How to check your NI record
- Go to gov.uk/check-state-pension and sign in to your Personal Tax Account (or create a Government Gateway account)
- View your NI record — it shows years marked as “full”, “not full”, or gaps
- Check whether you can pay voluntary contributions for each gap year
- See your State Pension forecast based on your current record
Your forecast shows:
- What you’ll get if you stop contributing today
- What you’ll get if you contribute every remaining year until State Pension age
Is it worth buying missing years?
The maths
Cost of Class 3 in 2026/27: £824.20 per year
State Pension boost per year purchased: £230.25 ÷ 35 = £6.58 per week (£342.14 per year)
Break-even point: £824.20 ÷ £342.14 = 2.4 years of receiving the State Pension
If you live more than 2.4 years beyond State Pension age (virtually certain for most people), buying a missing year pays off.
Worked example
Sarah has 30 qualifying years. She reaches State Pension age in two years and will receive:
- 30/35 × £230.25 = £197.36 per week (£10,263/year)
- With 5 missing years, she’s losing £32.89/week (£1,710/year)
To buy all 5 missing years: 5 × £824.20 = £4,121
Annual gain: £1,710
Break-even: 2.4 years
If Sarah lives 20 years in retirement, the gain is: £1,710 × 20 − £4,121 = £29,979 profit
When buying years may not help
- You already have 35+ qualifying years — additional years add nothing (the pension is capped at the full rate)
- You have a guaranteed defined benefit pension from contracted-out employment and your State Pension forecast is already adjusted to reflect this (the starting amount may already be protected)

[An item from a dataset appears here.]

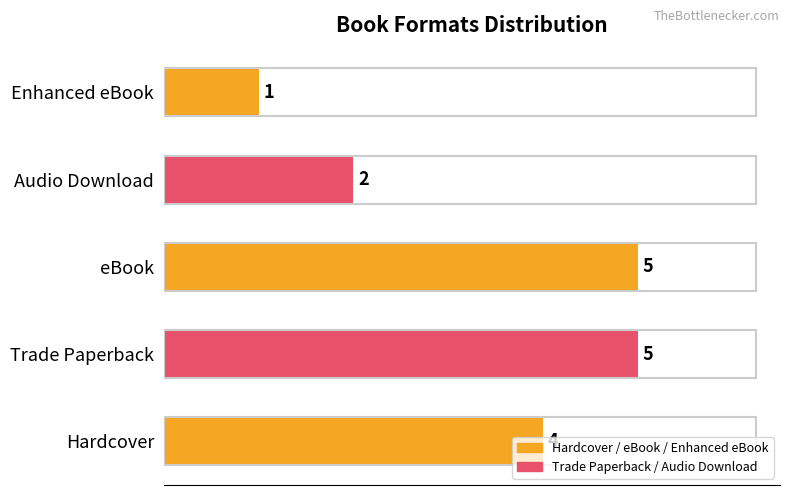

Count the values in the range 2 to 5.

4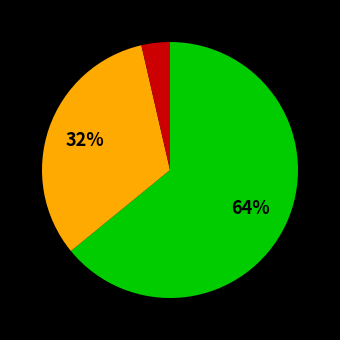

Does any single category account for the majority?

Yes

- You expect to continue working and will reach 35 years through future contributions before State Pension age without buying any gaps
Year-by-year decision: which gaps to fill first
When deciding which years to fill, consider:
- Fill the most recent years first — your most recent gaps may be fillable at the current rate; older gaps may no longer be fillable under standard rules
- Target years where you got close — if a year shows as “not full” because you were slightly below the lower earnings limit, the shortfall to fill may be very small
- Don’t pay for years you’ll fill anyway — if you’re still working and will naturally contribute for several more years, you may already reach 35 without buying gaps
Call the National Insurance helpline (0300 200 3500) to confirm which gaps are open and what each costs before making payments.
State Pension for people with pre-2016 records
The new State Pension applies only to those who reached State Pension age on or after 6 April 2016. If you reached State Pension age before that date, you receive the old basic State Pension (£169.50/week maximum in 2026/27) plus any Additional State Pension (SERPS/S2P) you built up.
For people who reached State Pension age after April 2016 but have NI contributions from before that date, a “starting amount” was calculated comparing the new and old rules — the higher figure became the starting point. This is why some people have more or fewer than 35 qualifying years needed.